I roll my eyes, but I’m still smiling as I reach for the piece again.
“How about this,” she says, pushing off the counter. “I’ll get the jewelry out that’s being picked up today. I’ve already polished some of it, but we can have everything ready. Your first appointment will be here soon.”
“Okay,” I say, nodding. “That sounds good.”
I tap the calendar lightly, scanning the names again.
“Actually,” I add, glancing back at her. “This is the woman I was telling you about.”
“What woman?”
“The one who came in for the wedding rings,” I say. “She mentioned she works with a group—girls, I think? A class or a team. I can’t remember exactly, but she asked if I’d be interested in doing some jewelry workshops to double as bonding sessions for the group.”
My grandmother pauses, one brow lifting slightly.
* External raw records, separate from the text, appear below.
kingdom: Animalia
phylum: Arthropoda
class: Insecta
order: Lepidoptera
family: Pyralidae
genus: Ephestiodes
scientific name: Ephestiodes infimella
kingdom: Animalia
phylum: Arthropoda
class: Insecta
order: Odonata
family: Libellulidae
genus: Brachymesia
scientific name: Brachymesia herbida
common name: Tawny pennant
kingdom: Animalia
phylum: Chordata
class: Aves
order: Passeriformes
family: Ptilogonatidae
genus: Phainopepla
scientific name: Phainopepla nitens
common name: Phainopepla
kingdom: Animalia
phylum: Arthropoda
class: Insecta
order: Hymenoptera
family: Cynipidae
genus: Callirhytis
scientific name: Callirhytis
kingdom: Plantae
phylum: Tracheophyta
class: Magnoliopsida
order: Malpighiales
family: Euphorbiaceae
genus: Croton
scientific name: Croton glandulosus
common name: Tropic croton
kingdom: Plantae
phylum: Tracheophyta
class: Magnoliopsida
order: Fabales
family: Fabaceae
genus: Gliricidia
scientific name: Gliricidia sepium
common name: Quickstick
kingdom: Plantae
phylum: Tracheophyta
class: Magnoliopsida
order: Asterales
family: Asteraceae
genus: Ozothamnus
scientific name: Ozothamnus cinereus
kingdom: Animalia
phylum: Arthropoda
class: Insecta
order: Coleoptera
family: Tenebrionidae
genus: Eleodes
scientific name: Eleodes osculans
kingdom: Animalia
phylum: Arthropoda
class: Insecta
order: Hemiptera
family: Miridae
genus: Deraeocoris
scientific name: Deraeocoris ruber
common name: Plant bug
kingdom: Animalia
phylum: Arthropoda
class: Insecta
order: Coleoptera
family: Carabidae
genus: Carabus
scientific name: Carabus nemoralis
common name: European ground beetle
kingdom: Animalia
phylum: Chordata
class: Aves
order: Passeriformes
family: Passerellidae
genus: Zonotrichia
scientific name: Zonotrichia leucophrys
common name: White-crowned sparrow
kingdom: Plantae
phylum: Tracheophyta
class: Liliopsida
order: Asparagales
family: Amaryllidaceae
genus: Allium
“I thought it might be a good way to get our name out there,” I continue. “And maybe start something a little different. Extra income, but also expand into something new.”
She crosses her arms, studying me.
“See, this is why I’m glad you’re the one running this storefront now. You’ve got the energy for all of this,” she says. “You get the good ideas.”
I laugh, shaking my head. “No, I got lucky. She came in for rings and decided she wanted to do something else. I didn’t go out looking for this, we brainstormed and it came together.”
“Like most good ideas do,” she says, unconvinced. “You’ve got a horseshoe shoved up your—”
“Grandma!” I half laugh, half choke. “I have nothing shoved anywhere. Just…polish what you need to and then I’ll find something else for you to do. Or maybe I’ll go get you another iced coffee to satiate?”
“Ha!” She wags a finger my way. “Trying to call me out for having a coffee, are you?”
“I could smell it on your breath. The doctor told you to watch your caffeine intake, so stop going to Larry’s and having coffee with him and your friends. Have a nice decaf tea instead.”
She’s got her back to me now as she opens the door to the safe and pulls out all of the boxes lined up for today’s pickup. I watch as she sets them on the counter, shaking my head the whole time because I can tell when she’s choosing to ignore me. It happens more often than not these days.
“Your mother called last night,” she tosses casually over her shoulder. She doesn’t turn around when she tells me because she probably figures I’ll make the face I usually do. Which I am. It ain’t pretty.